Enterprise stories are always at risk during periods of retrenchment.
They take time, and as the staff shrinks, it's tempting to forgo them to concentrate on the meat and potatoes.
But that's the easy way out, and not necessarily the right one.
Accountability journalism is crucial to a news outlet's mission. And it's a good strategy as well. In a world full of commodity news, it is something that makes you stand out. It can enhance your role in the community significantly. It can be your franchise.
The Milwaukee Journal Sentinel, a medium-size paper, has distinguished itself by committing to enterprise despite the economic pressures. It has won lots of prizes, sure, but, more important, it has strengthened its relationship with its readers.
And at a panel discussion on the closing day of the American Society of News Editors Wednesday, editors of smaller papers extolled the virtues and the rewards of this vital journalism.
They agreed that ambitious projects, done correctly, can drive the conversation in a community, more than justifying the time and expense they require.
One of the editors singing the praises of such work was Mike Connelly, executive editor of the Sarasota Herald-Tribune. The paper won a Pulitzer last year for reporter Paige St. John's investigation of the insurance industry. While it was the paper's first Pulitzer, it was the third time it had been a finalist in four years, no small achievement for a 77,000-curclation daily.
And on Monday, the Herald-Tribune won an ASNE Writing Award for local accountability reporting for reporters Anthony Cormier and Matthew Doig's exposť of Florida law enforcement officials who stay on the job despite "repeated acts of misconduct." The paper, formerly owned by the New York Times Co., was purchased by the Halifax Media Group in January.
Connelly stressed the importance of avoiding artificial deadlines and publishing no story before it was ready. And he emphasized that seemingly boring topics can make for compelling reading if done properly.
"Even insurance can be interesting if you tell the story right," he said.
David Newhouse, editor of the 71,000-circulation Patriot News in Harrisburg, Pennsylvania, agreed that powerful enterprise was a critical ingredient for success.
"When you have an impact, it does have a lasting effect," he said, adding that the news business was not going to be saved by listings and "chicken dinner news," important as they may be.

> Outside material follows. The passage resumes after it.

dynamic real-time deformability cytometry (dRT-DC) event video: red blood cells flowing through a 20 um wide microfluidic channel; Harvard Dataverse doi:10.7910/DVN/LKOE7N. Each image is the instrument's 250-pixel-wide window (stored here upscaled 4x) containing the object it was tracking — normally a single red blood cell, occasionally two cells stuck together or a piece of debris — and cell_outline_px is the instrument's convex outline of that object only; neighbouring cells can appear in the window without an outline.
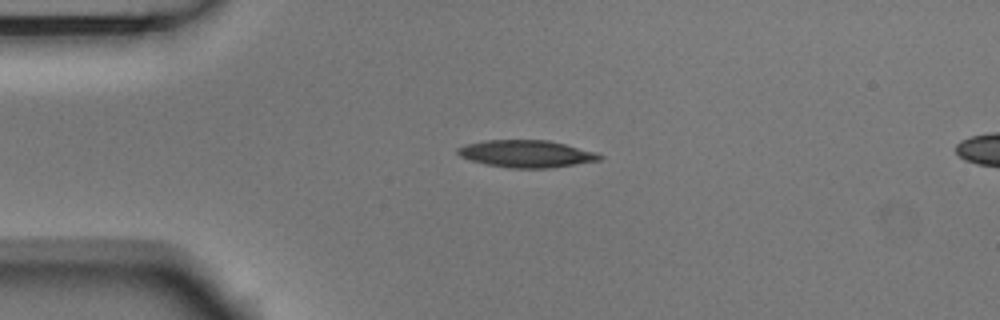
{"species": "Egyptian fruit bat (a non-hibernating species)", "species_latin": "Rousettus aegyptiacus", "temperature_condition": "room temperature", "stored_images_in_passage": 15, "camera_frame_rate_fps": 3000, "um_per_image_px": 0.085, "animal": {"sex": "male"}, "frame": {"image": 1, "passage_image": 11, "time_ms": 3.333, "image_size_px": [1000, 320], "cell_outline_px": [[604, 156], [600, 160], [548, 168], [512, 168], [488, 164], [472, 160], [460, 156], [456, 152], [456, 148], [464, 144], [484, 140], [548, 140], [596, 152]], "centroid_in_image_um": [44.72, 13.06], "position_along_channel_um": 40.3, "area_um2": 22.31}}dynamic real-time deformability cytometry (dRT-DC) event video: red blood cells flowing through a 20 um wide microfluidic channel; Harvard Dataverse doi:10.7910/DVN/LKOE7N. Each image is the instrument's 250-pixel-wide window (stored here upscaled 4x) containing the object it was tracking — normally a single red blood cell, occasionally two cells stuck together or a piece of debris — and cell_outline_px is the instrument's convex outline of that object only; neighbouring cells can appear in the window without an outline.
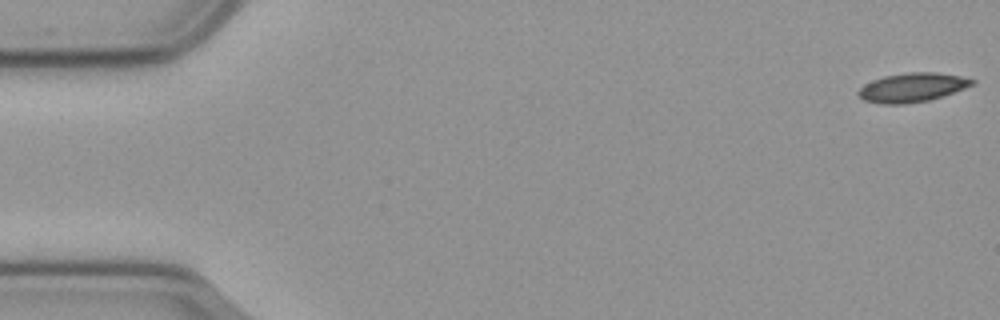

Newhouse's paper distinguished itself with its reporting on the grand jury investigation of child abuse by former Penn State football coach Jerry Sandusky. Reporter Sara Ganim broke the story on March 31, 2011, followed up with other exclusives and continued to break news after the scandal became a top-of-the-charts national story. Ganim won a Polk Award for her work, and she and the Patriot-News staff earned a Scripps Howard Award. This week, Ganim also was honored with an ASNE award for local accountability reporting. The daily is owned by the Newhouse family's Advance Publications.
Newhouse pointed out that encouraging ambitious journalism has a significant side effect: It is, he said, "the best way to retain the best people."
Milwaukee Journal Sentinel Managing Editor George Stanley agreed. "Let people do the best work they have ever done, and you have the best chance of keeping them."
The ASNE convention focused on how news outlets must evolve to survive and thrive. (Disclosure: I was a member of the program committee and moderated a panel, not the one described above.) There was much emphasis on newsroom innovation, on the need to experiment, on charging for content, on tablets and mobile devices. It seemed rich, relevant, of the moment.
The enterprise panel was an important reminder that no matter how much the platforms change, first-class journalism remains essential.